ZONAUTARA.com — Bupati Kabupaten Kepulauan Siau Tagulandang Biaro (Sitaro), Chyntia I. Kalangit, mengingatkan seluruh Aparatur Sipil Negara (ASN) di lingkungan Pemerintah Kabupaten Kepulauan Sitaro agar lebih bijak dan bertanggung jawab dalam menggunakan media sosial.
Imbauan tersebut disampaikan Bupati di tengah meningkatnya arus informasi digital yang kerap disertai penyebaran berita bohong atau hoaks di berbagai platform media sosial.
Menurut Chyntia Kalangit, ASN memiliki posisi penting sebagai representasi pemerintah di tengah masyarakat, sehingga sikap dan perilaku di ruang digital harus mencerminkan etika, kehati-hatian, serta tanggung jawab dalam menyampaikan informasi.
“ASN harus lebih cermat dalam menerima maupun membagikan informasi. Pastikan sumber berita benar dan dapat dipertanggungjawabkan sebelum disebarluaskan,” ujar Kalangit, Selasa (31/3/2026).
Ia menegaskan, perkembangan media sosial saat ini tidak hanya menjadi ruang komunikasi, tetapi juga sangat memengaruhi opini publik.
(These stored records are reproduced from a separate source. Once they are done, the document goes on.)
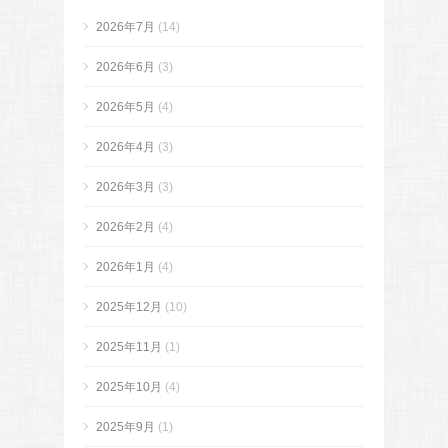
2026年7月
(14)
2026年6月
(3)
2026年5月
(4)
2026年4月
(3)
2026年3月
(3)
2026年2月
(4)
2026年1月
(4)
2025年12月
(10)
2025年11月
(1)
2025年10月
(4)
2025年9月
(1)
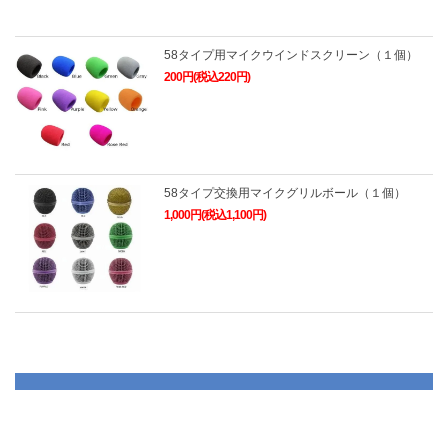
58タイプ用マイクウインドスクリーン（１個）
200円(税込220円)
58タイプ交換用マイクグリルボール（１個）
1,000円(税込1,100円)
Karena itu, ASN diminta tidak mudah terpancing isu-isu yang belum jelas kebenarannya maupun ikut menyebarkan informasi yang berpotensi menimbulkan keresahan di masyarakat.
Selain menghindari penyebaran hoaks, Bupati juga mendorong ASN untuk memanfaatkan media sosial sebagai sarana edukasi dan penyampaian informasi positif kepada masyarakat.
Menurutnya, berbagai program pembangunan, pelayanan publik, kegiatan pemerintahan, hingga capaian daerah perlu terus dipublikasikan secara luas melalui kanal media sosial resmi maupun akun pribadi ASN secara proporsional dan edukatif.
“Media sosial harus dimanfaatkan untuk hal-hal yang positif. ASN bisa ikut membantu menyampaikan informasi pembangunan, pelayanan pemerintah, serta program-program daerah agar masyarakat mendapatkan informasi yang benar dan terpercaya,” katanya.
Pemerintah Kabupaten Kepulauan Sitaro sendiri terus mendorong optimalisasi penyebaran informasi publik melalui akun media sosial resmi pemerintah daerah sebagai bagian dari upaya membangun komunikasi yang lebih terbuka dengan masyarakat.
Dengan penggunaan media sosial yang sehat dan bertanggung jawab, pemerintah berharap tercipta ruang digital yang informatif, edukatif, sekaligus mampu memperkuat kepercayaan publik terhadap pelayanan pemerintah daerah.